Aiden hadn't left. He was standing on a ridge of rubble twenty yards away, throwing stones at the approaching Hollowed. It was a pathetic, human gesture, but it was all he had. One of the Hollowed—a woman who still wore the tattered lace of a high-born lady of Eden—turned toward his voice. Her neck snapped at an unnatural angle, her empty eyes searching for the source of the noise.

"Aiden, get out of here!" I screamed.

The woman lunged toward him. She moved with a jerky, stop-motion speed, her fingers twitching. Aiden swung his steel sword, but she didn't dodge. She let the blade sink into her shoulder, her lack of mana making her body dense and resistant to pain. She grabbed the blade with her bare hands, the steel hissing as if it were touching acid.

"No!"

I didn't reach for the earth. I reached for her.

I focused on the gold spark in my hand and imagined a thread, a tether.

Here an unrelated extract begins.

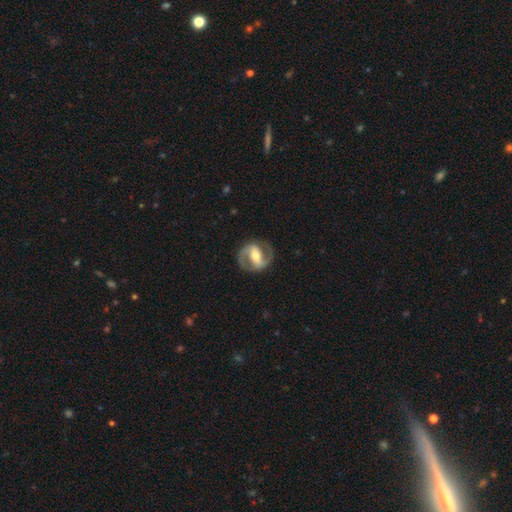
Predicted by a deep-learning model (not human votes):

A bolt of golden-grey energy shot from my fingertips, striking the woman in the center of her back. I expected her to explode like the man before. Instead, she stiffened. The violet haze around her was sucked into the bolt, flowing back into me like water through a straw.

She collapsed, but she didn't vanish. Her skin regained a hint of its natural color. Her eyes cleared for a fleeting second, looking at the sky with a profound, terrifying clarity before she fell into a deep, catatonic sleep.

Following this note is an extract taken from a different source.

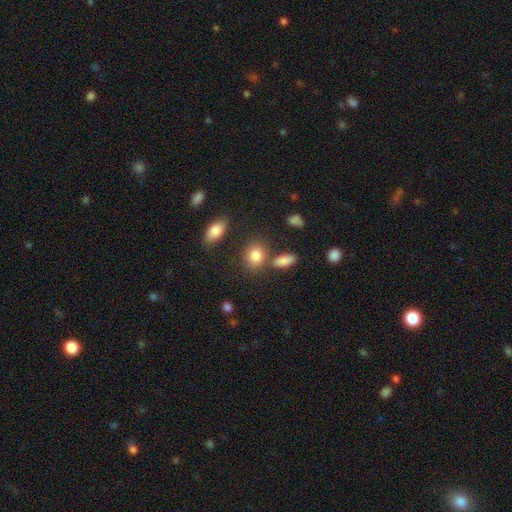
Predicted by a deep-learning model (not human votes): smooth-or-featured: smooth: 84% | star or artifact: 9% | featured or disk: 7%
  how-rounded: in between: 51% | round: 47% | cigar-shaped: 2%
  merging: none: 66% | merger: 15% | minor disturbance: 14% | major disturbance: 5%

I gasped, the influx of her "Crave" hitting me like a shot of adrenaline. My vision sharpened to a predatory degree. I could see the individual grains of salt on the ground; I could hear the ants crawling beneath the rubble.

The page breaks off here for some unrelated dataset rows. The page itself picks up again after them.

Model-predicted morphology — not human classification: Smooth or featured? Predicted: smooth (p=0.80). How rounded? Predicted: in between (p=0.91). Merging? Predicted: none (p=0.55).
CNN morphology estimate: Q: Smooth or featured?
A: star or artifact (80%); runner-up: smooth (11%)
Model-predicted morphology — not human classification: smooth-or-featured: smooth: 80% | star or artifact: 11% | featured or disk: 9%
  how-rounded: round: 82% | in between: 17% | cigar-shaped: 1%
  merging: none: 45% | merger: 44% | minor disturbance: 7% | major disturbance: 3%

"The City..." the voice of the Archon whispered in my skull, no longer a chorus, but a singular, mocking presence. "Take them to the City, Rowen. The Father is waiting for his harvest."

"What city?" I hissed at the empty air.

"The one beneath the Spire," the voice replied. "The one you didn't see because you were too busy looking at the sky."

I looked toward the crater where the Spire had once stood. The dust had settled, and the transparency I had triggered was fading. But in its place, a massive, obsidian staircase had appeared, descending deep into the bowels of the earth. It hadn't been built; it had been uncovered.

Aiden scrambled down from the ridge, his face pale as he looked at the sleeping woman. "You... you saved her? Or did you just take what was left?"

"I don't know," I said, my voice trembling. "Aiden, the Archon... she's still here. She's telling me to go down. Into the crater."

"Don't," Aiden said, grabbing my non-glowing hand. "It's a trap, Rowen. Subject Zero—the Father—he knew the Spire would break. He wanted the magic distributed so the world would become desperate. He's not a rebel; he's an usher. He's ushering in a world where everyone is a slave to the one who holds the spark."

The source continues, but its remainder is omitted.